Fidacy Artifact Anchoring

Prove a document existed and was never altered, without uploading it anywhere. Use when your agent produces or receives contracts, invoices, claim documents, prescriptions, reports or images whose integrity may be questioned later. Hashes the file locally, anchors only the 64-hex digest through Fidacy onto a Bitcoin-checkpointed audit chain, and returns a signed receipt anyone can verify publicly.

Install

openclaw skills install @fidacy/fidacy-artifact-anchoring

Fidacy Artifact Anchoring, existence and integrity proof by hash

AI can forge a convincing document in seconds, which makes "is this file the original?" the question every contract, invoice and claim now faces. This skill answers it by hash: the file never leaves your machine, only its SHA-256 travels, and that digest lands on a tamper-evident chain checkpointed to the Bitcoin blockchain. Later, anyone holding the file recomputes the hash and checks it publicly, with zero trust in Fidacy or in you.

When to use this skill

The moment an artifact becomes final: a signed contract, an invoice you are about to pay, a claim document you received, a report you generated, a prescription, an image used as evidence. Anchor first, act second.

How to use it

  1. You need the Fidacy MCP server (npx -y @fidacy/mcp) with an engine API key (free at https://app.fidacy.com/signup, scope assess:write).

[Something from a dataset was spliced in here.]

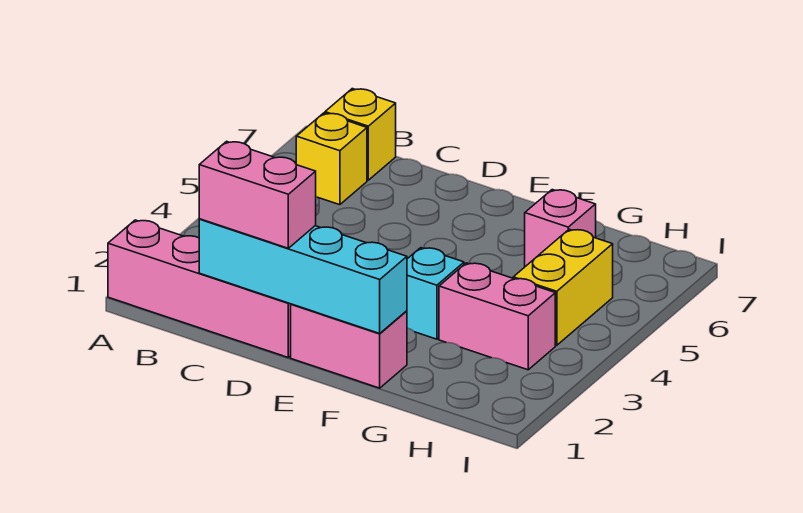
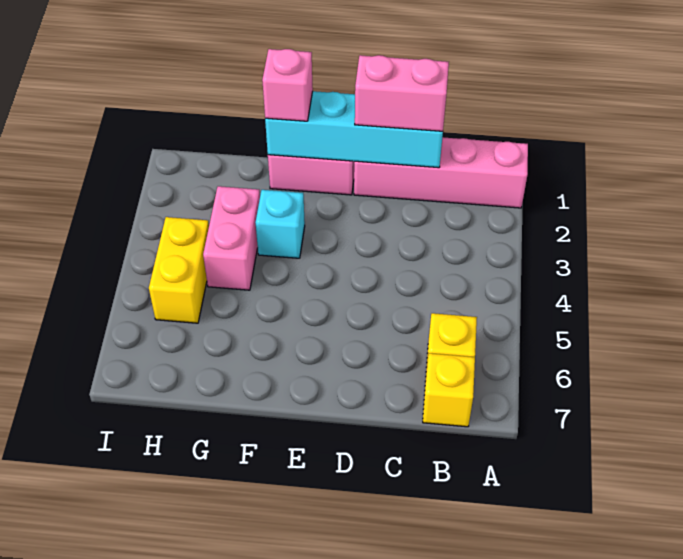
pink 1x2 brick [439,263,555,370] -> pink 1x2 brick turned to [203,186,260,290]
pink 1x1 brick [525,190,596,267] -> pink 1x1 brick moved to [262,49,313,121]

  2. Anchor: call the anchor_artifact tool with the file path and a kind (contract, invoice, prescription, claim, document, image, audio, video). The tool streams the SHA-256 locally and registers only the digest. You get back a signed receipt (JWS) and the anchor status.

  3. Verify, any time, three ways, none needing an account:

    • Call the check_artifact tool with the file path or digest.
    • Drop the file at https://fidacy.com/verify (hashed in the browser, never uploaded).
    • Query the public API: GET https://api.fidacy.com/v1/verify/artifact?sha256=<hex>.

A freshly anchored digest is on the tamper-evident chain immediately and shows "pending Bitcoin confirmation" until the next checkpoint confirms (about one to two hours). One changed byte in the file produces a completely different hash; that mismatch is the forgery signal.

What this is not

Not storage (Fidacy never holds the file), not a signature on the content's truth (it proves integrity since anchoring, not that the contract is fair), and not custody of anything.